The difference between longevity advocacy and other kinds of advocacy pertaining to mainly human-sourced atrocities is that if the means to allow people to live well beyond 100 in good health (by their own standards, of course) actually existed, I honestly do not think that there would be many political barriers to disseminating these means. People make a lot of noise about the existential value of death (and particularly age-related death) but I do not see it as likely that they would block their grandmother from undergoing a treatment to boost her immune system or unclog her arteries if such a thing were available.

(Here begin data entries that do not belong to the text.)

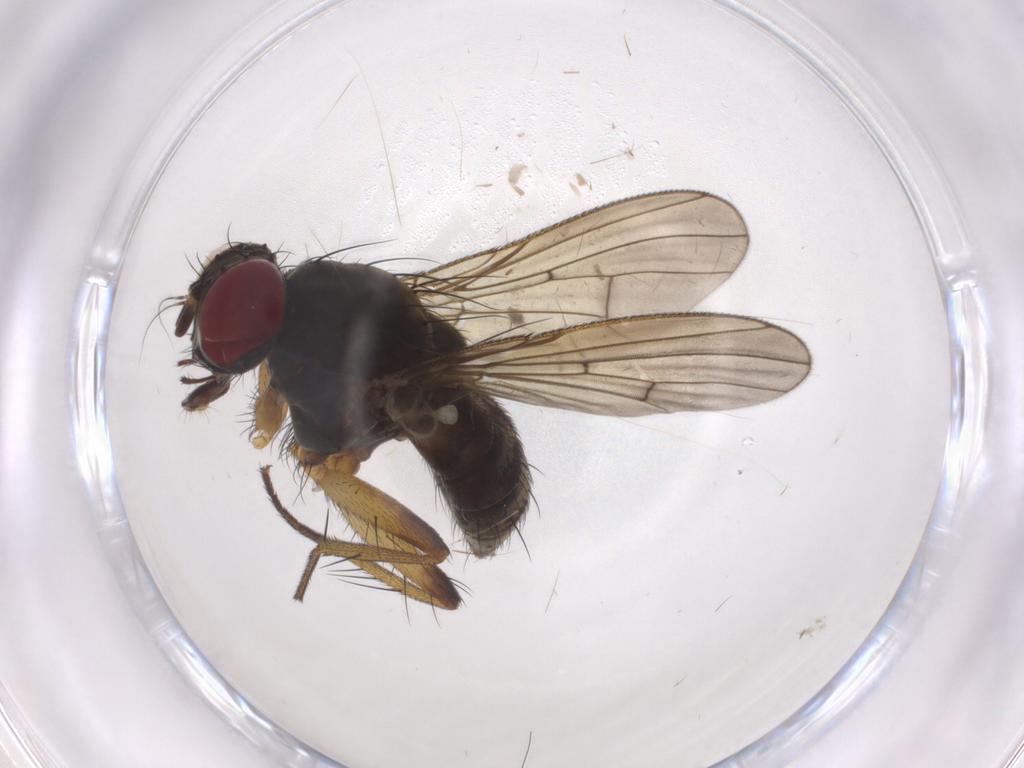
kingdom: Animalia
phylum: Arthropoda
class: Insecta
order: Diptera
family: Muscidae
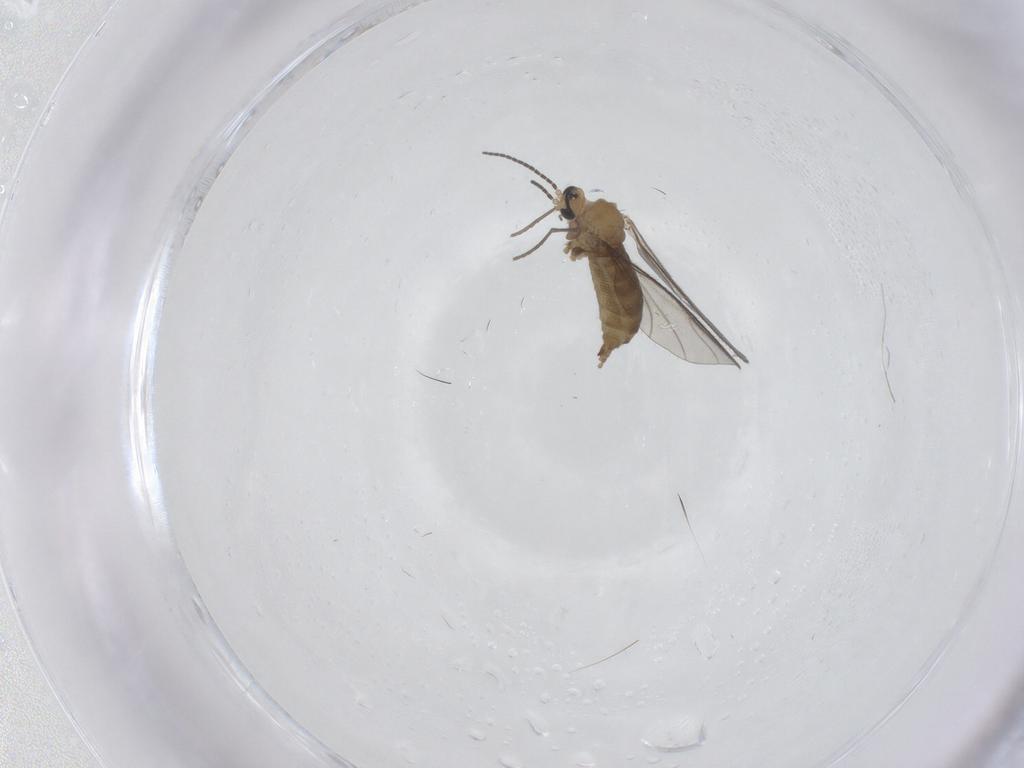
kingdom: Animalia
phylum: Arthropoda
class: Insecta
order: Diptera
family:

However, the fact remains that there are unequal power distributions in the world as well as a lot of political and social convolution that do block people from getting needed care. Discrimination, bigotry, and systematic devaluation all still exist (particularly when it comes to poor, minority, and disabled persons), and everyone with half a conscience ought to be outraged at these things. These things, after all, are perpetuated by people and stoppable by people, and we should be making every effort to curb them.

The fact that we are technically capable of stopping many abuses but that many continue go so far as to make excuses for these abuses is symptomatic of the need for intense political action in the areas of those abuses. But there is no reason save time constraints that a person cannot be a longevity advocate and a civil rights advocate simultaneously, and certainly no reason to think that longevity advocacy represents anything more esoteric than the simple quest for effective health care for everyone (irrespective of age) that it actually is. Mainly, I think, for most people, it is simply a matter of getting used to the idea of a very different sort of social demography.



*I know that some would say that everyone alive (and not immortal, which presently includes all of us) is "literally dying", however, hopefully it is clear that this is not the sort of "dying" I am referring to here. I am talking about the kind of dying you are doing while getting crushed by a bus or overrun by tumors or experiencing cardiac arrest or undergoing systemic organ failure, all of which are obviously different from the mere state of being potentially vulnerable to such things at some point in the indefinite future.